Passage shown →
========================================

CLR James and Bob Marley

Clash! Collective
Clash!
Published in
4 min readApr 4, 2024

The cinematic renaissance of Bob Marley in the form of the Ziggy Marley-produced biopic, One Love, invites us to reflect on the elder Marley’s legacy again. In an obscure and brief interview in Free Spirits in 1982, CLR James commented on the worldwide reaction, the tremendous outpouring of sentiment at the time of Bob Marley’s death. His brief remarks guide us in what we say here. What did his music or art represent?

James explained it was the first time that a Caribbean personality made a contribution on a world scale that was not based on the intellectual understanding of the formally educated. Whether this is true or not, it is worthy of meditation.

CLR James

Marley’s music had come from below Jamaican and Caribbean society. His was the music of the tenement yard, the ghetto, the dungle. Clearly shaped by the Rastafarian movement, one cannot understand that movement unless one is intimately in touch with the Caribbean masses or everyday people. The Rastas shared ideas that, even when they appeared absurd, confronted the Caribbean hierarchies of formal education, color caste, and repressive and alien religion. In their groundings, Rastas placed the faith and search for self-government of those who lived in the dungles of Back-O-Wall and Trench Town.

Not welcomed by an official society led by creole nationalist elites, the Rastas projected a profound social motion, imposed the toiling people’s lives, times, and worldviews, their assertion of an African or Black identity, and their experience as dispossessed on those who otherwise maintained the decadent politics of parliament, property, and the police state.

Marley’s music was an astonishing achievement for Caribbean civilization. It showed that the experiences of toilers in the government yards and the bottom houses mattered too. For his art to make a tremendous impression in Britain and Europe was significant. In colonial times, West Indian artists and intellectuals were compelled to seek opportunities in foreign, via migration to imperial centers and pursuit of formal education to make their way among the propertied of their own peripheral territories. Marley forged another path from the dungle to the world.

That Marley’s music, the popularization of the words and music of Caribbean toilers, could be of global significance when the keepers of Jamaica and Caribbean society did not believe ordinary people were human or culturally fit to do anything of substance was remarkable. Further, Caribbean society was not arranged for ordinary people who lived in the slums to distinguish themselves in any arena of the powerful.

========================================

Material shown →
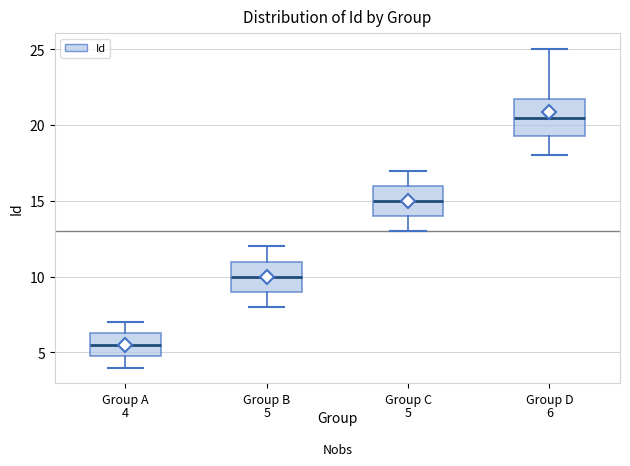

Which box's median line is the highest?

Group D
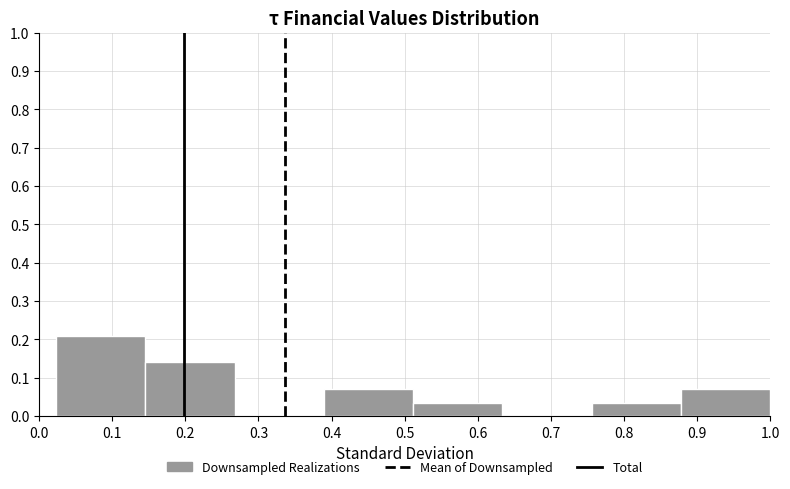

Reading left to right, list every bar in this chart as the range it spans on the x-axis followed by its height. Neither the bar edges nor the heights are printed on the chart, so give them approximately, as read against the axes.

0.02 to 0.15: 0.21
0.15 to 0.27: 0.14
0.27 to 0.39: 0
0.39 to 0.51: 0.07
0.51 to 0.63: 0.04
0.63 to 0.76: 0
0.76 to 0.88: 0.04
0.88 to 1.00: 0.07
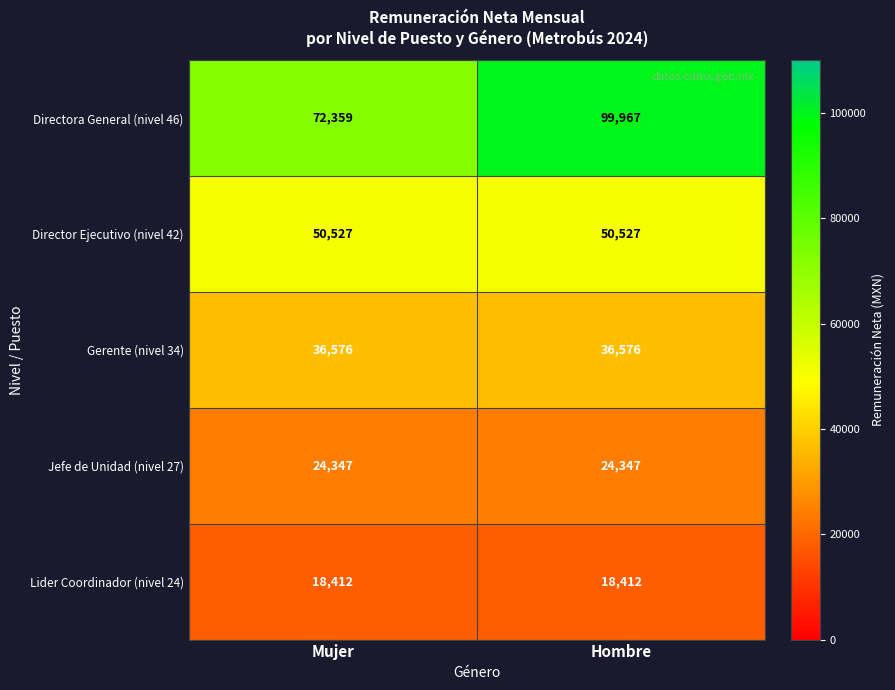

At which category is the sum across all series the highest?

Hombre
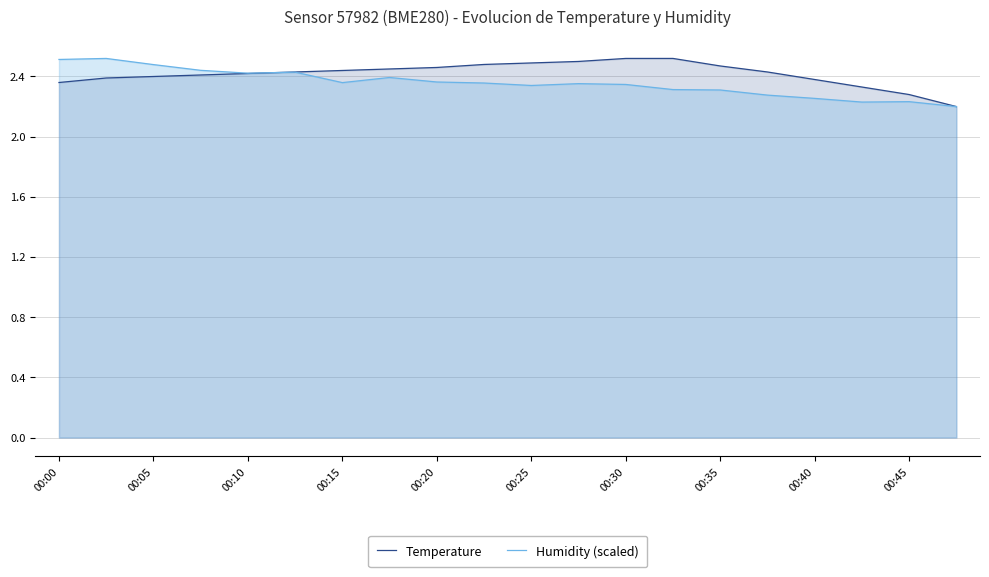

Reading left to right, transcribe all the data shown in this chart.

Temperature: 2.4	2.4	2.4	2.4	2.4	2.4	2.4	2.5	2.5	2.5	2.5	2.5	2.5	2.5	2.5	2.4	2.4	2.3	2.3	2.2
Humidity (scaled): 2.5	2.5	2.5	2.4	2.4	2.4	2.4	2.4	2.4	2.4	2.3	2.4	2.3	2.3	2.3	2.3	2.3	2.2	2.2	2.2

========================================

Requirement → In the article on CLR James and Bob Marley, where and in what year did James give the brief interview about the reaction to Marley's death?

Your solution → In Free Spirits, in 1982.